(Excerpts from a dataset)
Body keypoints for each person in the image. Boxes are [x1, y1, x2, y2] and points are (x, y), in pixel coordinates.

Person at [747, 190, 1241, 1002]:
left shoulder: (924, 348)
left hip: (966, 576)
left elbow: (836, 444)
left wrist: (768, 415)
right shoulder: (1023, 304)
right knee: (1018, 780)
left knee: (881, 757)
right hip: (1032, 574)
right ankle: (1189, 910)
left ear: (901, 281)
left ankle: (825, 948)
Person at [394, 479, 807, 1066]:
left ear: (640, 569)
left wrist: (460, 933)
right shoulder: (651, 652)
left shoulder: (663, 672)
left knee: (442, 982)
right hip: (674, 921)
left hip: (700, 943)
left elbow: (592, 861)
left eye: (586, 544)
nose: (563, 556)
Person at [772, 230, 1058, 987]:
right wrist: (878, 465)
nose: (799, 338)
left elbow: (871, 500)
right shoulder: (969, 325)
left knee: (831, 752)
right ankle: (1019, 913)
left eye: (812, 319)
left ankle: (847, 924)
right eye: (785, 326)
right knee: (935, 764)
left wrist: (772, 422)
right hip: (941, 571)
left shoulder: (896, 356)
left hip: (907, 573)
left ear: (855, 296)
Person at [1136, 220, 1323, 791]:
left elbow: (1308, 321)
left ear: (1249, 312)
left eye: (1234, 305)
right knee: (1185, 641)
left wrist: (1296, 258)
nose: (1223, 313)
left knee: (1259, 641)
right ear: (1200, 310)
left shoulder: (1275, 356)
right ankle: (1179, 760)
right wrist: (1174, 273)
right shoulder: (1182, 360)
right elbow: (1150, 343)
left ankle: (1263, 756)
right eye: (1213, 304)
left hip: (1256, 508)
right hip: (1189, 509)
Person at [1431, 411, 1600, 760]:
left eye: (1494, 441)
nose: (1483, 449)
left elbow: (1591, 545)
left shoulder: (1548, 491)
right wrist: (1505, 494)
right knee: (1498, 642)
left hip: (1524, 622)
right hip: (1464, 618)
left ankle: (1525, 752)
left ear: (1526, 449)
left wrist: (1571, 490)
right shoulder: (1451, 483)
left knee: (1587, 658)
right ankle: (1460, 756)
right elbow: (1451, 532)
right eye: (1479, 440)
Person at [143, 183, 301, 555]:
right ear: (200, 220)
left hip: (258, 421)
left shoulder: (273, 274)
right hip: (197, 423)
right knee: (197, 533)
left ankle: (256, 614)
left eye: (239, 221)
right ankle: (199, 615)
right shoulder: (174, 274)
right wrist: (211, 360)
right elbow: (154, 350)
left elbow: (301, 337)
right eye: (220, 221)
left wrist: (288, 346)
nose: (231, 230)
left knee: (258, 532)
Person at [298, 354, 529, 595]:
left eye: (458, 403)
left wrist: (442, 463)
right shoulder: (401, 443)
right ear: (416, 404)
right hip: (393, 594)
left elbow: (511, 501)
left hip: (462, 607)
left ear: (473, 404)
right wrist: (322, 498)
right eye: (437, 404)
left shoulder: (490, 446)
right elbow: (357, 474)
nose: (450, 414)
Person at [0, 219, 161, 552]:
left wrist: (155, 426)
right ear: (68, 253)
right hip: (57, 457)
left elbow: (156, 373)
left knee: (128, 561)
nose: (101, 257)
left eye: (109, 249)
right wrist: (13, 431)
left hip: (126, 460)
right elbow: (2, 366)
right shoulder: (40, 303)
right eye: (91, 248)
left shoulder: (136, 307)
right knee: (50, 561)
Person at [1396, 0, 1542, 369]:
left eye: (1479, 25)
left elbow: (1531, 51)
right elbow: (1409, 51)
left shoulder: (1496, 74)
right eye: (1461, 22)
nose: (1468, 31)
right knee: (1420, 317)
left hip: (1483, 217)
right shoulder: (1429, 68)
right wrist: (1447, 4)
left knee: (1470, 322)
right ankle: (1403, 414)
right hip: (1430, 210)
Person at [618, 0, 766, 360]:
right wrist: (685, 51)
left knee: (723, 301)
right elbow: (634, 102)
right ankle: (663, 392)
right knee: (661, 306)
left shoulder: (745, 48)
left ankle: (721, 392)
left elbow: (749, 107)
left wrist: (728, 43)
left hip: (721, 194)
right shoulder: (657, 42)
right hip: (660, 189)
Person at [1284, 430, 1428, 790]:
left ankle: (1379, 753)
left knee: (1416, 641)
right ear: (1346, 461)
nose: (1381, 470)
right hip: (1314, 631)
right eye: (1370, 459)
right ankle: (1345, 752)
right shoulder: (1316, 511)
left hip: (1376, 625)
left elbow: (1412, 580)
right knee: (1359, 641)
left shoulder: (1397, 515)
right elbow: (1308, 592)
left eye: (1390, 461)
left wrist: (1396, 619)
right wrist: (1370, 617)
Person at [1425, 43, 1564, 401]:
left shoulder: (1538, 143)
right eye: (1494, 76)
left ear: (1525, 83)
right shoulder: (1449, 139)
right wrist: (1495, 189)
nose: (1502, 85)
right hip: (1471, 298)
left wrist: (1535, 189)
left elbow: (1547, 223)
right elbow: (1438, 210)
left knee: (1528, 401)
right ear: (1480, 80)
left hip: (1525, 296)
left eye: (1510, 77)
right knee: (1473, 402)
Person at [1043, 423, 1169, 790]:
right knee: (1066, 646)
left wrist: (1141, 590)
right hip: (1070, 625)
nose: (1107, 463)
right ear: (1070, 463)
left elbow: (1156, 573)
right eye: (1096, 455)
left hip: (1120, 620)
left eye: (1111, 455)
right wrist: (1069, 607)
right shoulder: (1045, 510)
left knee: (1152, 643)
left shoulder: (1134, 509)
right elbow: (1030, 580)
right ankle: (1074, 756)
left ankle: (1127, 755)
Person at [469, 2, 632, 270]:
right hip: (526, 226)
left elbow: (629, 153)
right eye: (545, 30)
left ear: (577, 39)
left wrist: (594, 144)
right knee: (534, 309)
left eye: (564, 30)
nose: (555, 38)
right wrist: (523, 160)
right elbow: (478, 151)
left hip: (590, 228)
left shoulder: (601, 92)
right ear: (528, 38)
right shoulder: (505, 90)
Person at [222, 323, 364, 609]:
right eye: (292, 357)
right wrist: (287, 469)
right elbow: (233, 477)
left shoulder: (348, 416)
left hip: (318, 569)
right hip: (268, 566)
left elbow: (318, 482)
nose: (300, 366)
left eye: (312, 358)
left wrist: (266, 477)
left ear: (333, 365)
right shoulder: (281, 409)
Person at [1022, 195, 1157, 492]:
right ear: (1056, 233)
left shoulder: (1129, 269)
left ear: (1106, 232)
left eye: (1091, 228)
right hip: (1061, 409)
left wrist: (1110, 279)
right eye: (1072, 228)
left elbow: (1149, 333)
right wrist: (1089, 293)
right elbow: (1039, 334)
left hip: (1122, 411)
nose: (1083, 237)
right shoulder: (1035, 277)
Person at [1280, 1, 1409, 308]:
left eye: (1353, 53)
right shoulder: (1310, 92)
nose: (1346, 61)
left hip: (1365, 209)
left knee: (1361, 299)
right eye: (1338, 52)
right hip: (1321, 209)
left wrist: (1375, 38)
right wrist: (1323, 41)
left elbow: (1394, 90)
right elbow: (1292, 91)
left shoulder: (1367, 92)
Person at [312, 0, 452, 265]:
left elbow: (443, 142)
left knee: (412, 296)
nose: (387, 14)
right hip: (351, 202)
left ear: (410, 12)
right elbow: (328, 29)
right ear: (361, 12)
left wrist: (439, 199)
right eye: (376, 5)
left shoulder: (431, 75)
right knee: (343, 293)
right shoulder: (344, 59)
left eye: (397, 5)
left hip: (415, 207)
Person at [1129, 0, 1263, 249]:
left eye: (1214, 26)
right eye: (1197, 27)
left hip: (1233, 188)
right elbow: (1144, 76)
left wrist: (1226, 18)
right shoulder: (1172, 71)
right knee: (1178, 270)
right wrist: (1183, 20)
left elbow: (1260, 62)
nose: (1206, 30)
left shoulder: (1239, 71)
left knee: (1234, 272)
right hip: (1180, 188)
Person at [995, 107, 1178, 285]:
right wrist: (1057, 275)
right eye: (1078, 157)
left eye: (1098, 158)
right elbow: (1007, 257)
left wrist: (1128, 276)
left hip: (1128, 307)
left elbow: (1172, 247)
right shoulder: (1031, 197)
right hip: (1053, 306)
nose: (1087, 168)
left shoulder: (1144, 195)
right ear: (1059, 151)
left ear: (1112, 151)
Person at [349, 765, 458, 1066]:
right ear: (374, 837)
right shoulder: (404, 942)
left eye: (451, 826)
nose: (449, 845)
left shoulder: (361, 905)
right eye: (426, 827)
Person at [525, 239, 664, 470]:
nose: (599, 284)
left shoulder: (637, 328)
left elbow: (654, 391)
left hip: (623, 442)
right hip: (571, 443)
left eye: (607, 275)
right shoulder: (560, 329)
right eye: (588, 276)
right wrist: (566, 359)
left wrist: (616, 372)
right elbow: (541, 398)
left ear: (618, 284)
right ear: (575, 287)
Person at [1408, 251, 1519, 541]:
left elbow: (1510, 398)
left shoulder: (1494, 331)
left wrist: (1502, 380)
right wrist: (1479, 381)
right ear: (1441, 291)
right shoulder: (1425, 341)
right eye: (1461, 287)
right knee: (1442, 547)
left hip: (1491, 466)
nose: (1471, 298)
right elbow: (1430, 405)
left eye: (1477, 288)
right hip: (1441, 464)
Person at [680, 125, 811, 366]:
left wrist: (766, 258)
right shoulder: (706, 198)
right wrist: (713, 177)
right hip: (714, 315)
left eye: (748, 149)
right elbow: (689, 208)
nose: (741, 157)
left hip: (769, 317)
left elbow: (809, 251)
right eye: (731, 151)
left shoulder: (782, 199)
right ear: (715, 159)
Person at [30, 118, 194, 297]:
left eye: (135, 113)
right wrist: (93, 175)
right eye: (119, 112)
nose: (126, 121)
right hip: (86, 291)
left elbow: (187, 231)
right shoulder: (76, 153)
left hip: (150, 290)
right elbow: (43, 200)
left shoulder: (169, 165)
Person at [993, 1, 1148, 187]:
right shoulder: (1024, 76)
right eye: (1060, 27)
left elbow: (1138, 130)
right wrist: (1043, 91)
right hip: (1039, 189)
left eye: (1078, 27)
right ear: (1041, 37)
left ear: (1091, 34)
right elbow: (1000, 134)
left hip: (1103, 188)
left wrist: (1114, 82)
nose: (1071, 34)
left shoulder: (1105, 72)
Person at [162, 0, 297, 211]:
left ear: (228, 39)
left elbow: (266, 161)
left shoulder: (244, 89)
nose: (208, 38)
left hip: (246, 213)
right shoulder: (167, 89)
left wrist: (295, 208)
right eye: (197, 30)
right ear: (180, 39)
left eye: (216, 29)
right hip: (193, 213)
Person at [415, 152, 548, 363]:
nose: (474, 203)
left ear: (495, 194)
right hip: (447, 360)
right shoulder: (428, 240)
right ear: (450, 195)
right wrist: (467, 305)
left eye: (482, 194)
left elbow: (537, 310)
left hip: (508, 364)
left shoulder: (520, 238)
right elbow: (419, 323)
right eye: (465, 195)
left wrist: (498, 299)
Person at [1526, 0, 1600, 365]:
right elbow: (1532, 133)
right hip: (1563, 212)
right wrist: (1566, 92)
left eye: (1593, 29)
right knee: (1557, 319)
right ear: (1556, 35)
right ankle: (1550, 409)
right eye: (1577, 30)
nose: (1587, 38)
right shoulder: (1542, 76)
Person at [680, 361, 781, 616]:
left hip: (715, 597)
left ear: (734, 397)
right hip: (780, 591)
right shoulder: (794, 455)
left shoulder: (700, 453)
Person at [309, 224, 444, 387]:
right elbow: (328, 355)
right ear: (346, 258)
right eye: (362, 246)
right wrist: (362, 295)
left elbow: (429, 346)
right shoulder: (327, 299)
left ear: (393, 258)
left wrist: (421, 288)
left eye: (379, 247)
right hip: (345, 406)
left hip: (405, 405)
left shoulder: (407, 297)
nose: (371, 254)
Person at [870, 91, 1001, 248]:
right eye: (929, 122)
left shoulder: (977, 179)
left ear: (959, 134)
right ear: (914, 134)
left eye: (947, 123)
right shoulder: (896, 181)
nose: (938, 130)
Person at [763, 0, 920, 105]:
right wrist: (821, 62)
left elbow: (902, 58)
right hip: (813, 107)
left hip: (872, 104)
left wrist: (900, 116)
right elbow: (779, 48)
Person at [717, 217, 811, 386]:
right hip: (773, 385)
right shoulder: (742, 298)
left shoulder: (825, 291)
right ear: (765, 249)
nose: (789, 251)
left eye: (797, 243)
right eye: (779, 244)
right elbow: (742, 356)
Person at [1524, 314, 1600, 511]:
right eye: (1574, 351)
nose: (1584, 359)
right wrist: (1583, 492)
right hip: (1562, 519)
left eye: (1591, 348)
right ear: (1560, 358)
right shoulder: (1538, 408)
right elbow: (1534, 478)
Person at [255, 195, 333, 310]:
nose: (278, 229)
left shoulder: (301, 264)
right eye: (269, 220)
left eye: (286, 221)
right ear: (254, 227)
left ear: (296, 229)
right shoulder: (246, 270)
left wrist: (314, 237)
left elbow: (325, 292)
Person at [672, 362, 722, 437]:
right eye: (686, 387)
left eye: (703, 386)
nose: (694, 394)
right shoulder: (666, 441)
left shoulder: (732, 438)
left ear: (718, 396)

--- Directions ---
The required output is every line above from the one with "right knee: (1442, 547)" down to the one with "right eye: (1577, 30)", restated word for word, ends included.

--- Exercise result ---
right knee: (1442, 547)
left hip: (1491, 466)
nose: (1471, 298)
right elbow: (1430, 405)
left eye: (1477, 288)
right hip: (1441, 464)
Person at [680, 125, 811, 366]:
left wrist: (766, 258)
right shoulder: (706, 198)
right wrist: (713, 177)
right hip: (714, 315)
left eye: (748, 149)
right elbow: (689, 208)
nose: (741, 157)
left hip: (769, 317)
left elbow: (809, 251)
right eye: (731, 151)
left shoulder: (782, 199)
right ear: (715, 159)
Person at [30, 118, 194, 297]:
left eye: (135, 113)
right wrist: (93, 175)
right eye: (119, 112)
nose: (126, 121)
right hip: (86, 291)
left elbow: (187, 231)
right shoulder: (76, 153)
left hip: (150, 290)
right elbow: (43, 200)
left shoulder: (169, 165)
Person at [993, 1, 1148, 187]:
right shoulder: (1024, 76)
right eye: (1060, 27)
left elbow: (1138, 130)
right wrist: (1043, 91)
right hip: (1039, 189)
left eye: (1078, 27)
right ear: (1041, 37)
left ear: (1091, 34)
right elbow: (1000, 134)
left hip: (1103, 188)
left wrist: (1114, 82)
nose: (1071, 34)
left shoulder: (1105, 72)
Person at [162, 0, 297, 211]:
left ear: (228, 39)
left elbow: (266, 161)
left shoulder: (244, 89)
nose: (208, 38)
left hip: (246, 213)
right shoulder: (167, 89)
left wrist: (295, 208)
right eye: (197, 30)
right ear: (180, 39)
left eye: (216, 29)
right hip: (193, 213)
Person at [415, 152, 548, 363]:
nose: (474, 203)
left ear: (495, 194)
right hip: (447, 360)
right shoulder: (428, 240)
right ear: (450, 195)
right wrist: (467, 305)
left eye: (482, 194)
left elbow: (537, 310)
left hip: (508, 364)
left shoulder: (520, 238)
right elbow: (419, 323)
right eye: (465, 195)
left wrist: (498, 299)
Person at [1526, 0, 1600, 365]:
right elbow: (1532, 133)
right hip: (1563, 212)
right wrist: (1566, 92)
left eye: (1593, 29)
right knee: (1557, 319)
right ear: (1556, 35)
right ankle: (1550, 409)
right eye: (1577, 30)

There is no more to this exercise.